Presumably all this could be done by technicians who don’t need to be taught communication skills. And if the technicians are having problems, we can collect spit samples from them and maybe give them some neurofeedback.

Sure, mild to moderate depression in the community is a large and mixed grouping. The diagnostic category major depression loses some of its already limited reliability and validity when applied to this level of severity. But I still have a lot more confidence in this diagnosis than relying on some unproven notions about treating telomere length and cortisol parameters in people who do not currently complain about mental health or their circumstances. And the lamer notion that this can be done without any empathy or understanding.

It’s instructive to compare what Insel says in this blog post to what he recently said in another post.

He acknowledged some of the serious barriers to the development of valid, clinically useful biomarkers:

Patients with mental disorders show many biological abnormalities which distinguish them from normal volunteers; however, few of these have led to tests with clinical utility. Several reasons contribute to this delay: lack of a biological ‘gold standard’ definition of psychiatric illnesses; a profusion of statistically significant, but minimally differentiating, biological findings;‘approximate replications’ of these findings in a way that neither confirms nor refutes them; and a focus on comparing prototypical patients to healthy controls which generates differentiations with limited clinical applicability. Overcoming these hurdles will require a new approach. Rather than seek biomedical tests that can ‘diagnose’ DSM-defined disorders, the field should focus on identifying biologically homogenous subtypes that cut across phenotypic diagnosis—thereby sidestepping the issue of a gold standard.
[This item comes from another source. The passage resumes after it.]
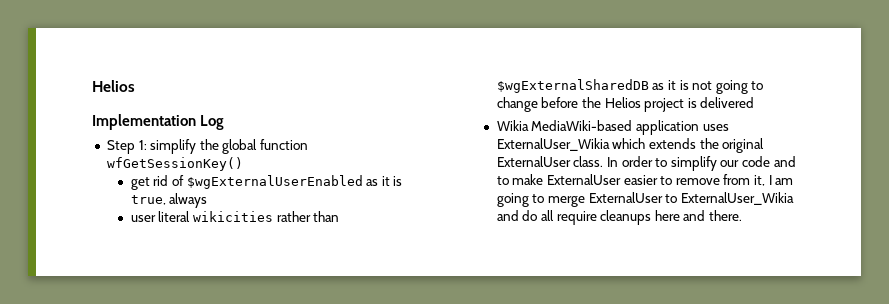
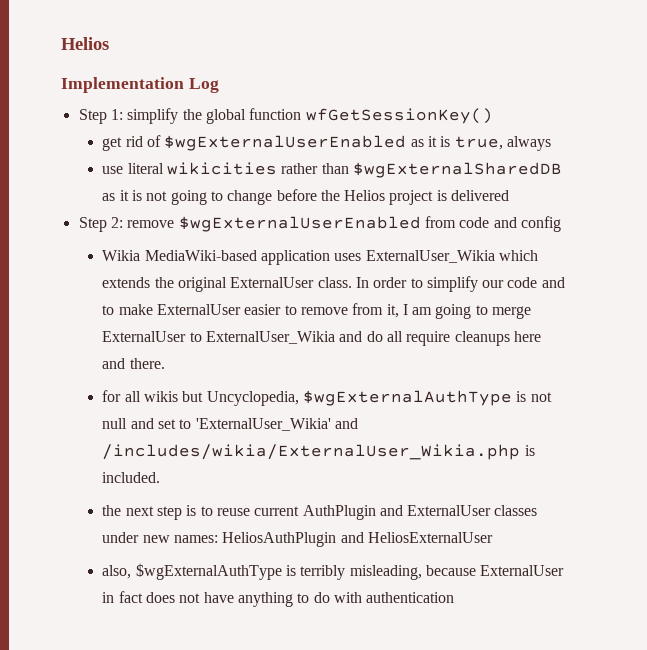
[130,215,156,222] user -> [102,166,124,174] use
(755, 102) none -> [78,216,561,232] // Step 2: remove $wgExternalUserEnabled from code and config
(743, 215) none -> [102,390,552,406] [102,418,358,431] [102,444,535,460] [102,472,161,483] [102,505,538,520] [102,532,493,547] [102,563,565,580] [102,591,455,607] // for all wikis but Uncyclopedia, $wgExternalAuthType is not null and set to 'ExternalUser_Wikia' and /includes/wikia/ExternalUser_Wikia.php is included. // the next step is to reuse current AuthPlugin and ExternalUser classes under new names: HeliosAuthPlugin and HeliosExternalUser // also, $wgExternalAuthType is terribly misleading, because ExternalUser in fact does not have anything to do with authentication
All but the last sentence could have been part of a negative review of the Molecular Psychiatry article or the grant that provided funding for it. But the last sentence is the kind of nonsense that a director of NIMH can lay on the and research community and expect it to be reflected in their grant applications.

But just what was the theme of this other blog post from Dr. Insel? P-hacking and the crisis concerning results of biomedical research not being consistently reproducible.

The relentless quest for a significant “P” value is only one of the many problems with data analysis that could contribute to the reproducibility problem. Many mistakenly believe that “P” values convey information about the size of the difference between two groups. P values are actually only a way of estimating the likelihood that the difference you observe could have occurred by chance. In science, “significance” usually means a P value of less than 0.05 or 1 in 20, but this does not mean that the difference observed between two groups is functionally important. Perhaps the biggest problem is the tendency for scientists to report data that have been heavily processed rather than showing or explaining the details. This suggests one of the solutions for P-hacking and other problems in data analysis: provide the details, including what comparisons were planned prior to running the experiment.

Maybe because Insel is Director of NIMH, he doesn’t expect anybody to call him on the contradictions in what he is requesting. In the p-hacking blog post, he endorsed a call to action to address the problem of a lot of federal money being wasted on research that can’t lead to improvements in the health and well-being of the population because the research is simply unreliable and depends on “heavily processed” data for which investigators don’t provide the details. Yet in the Depression, Daughters, and Telomeres post he grabs an outrageous example of this being done and tells the research community he wants to see more of it.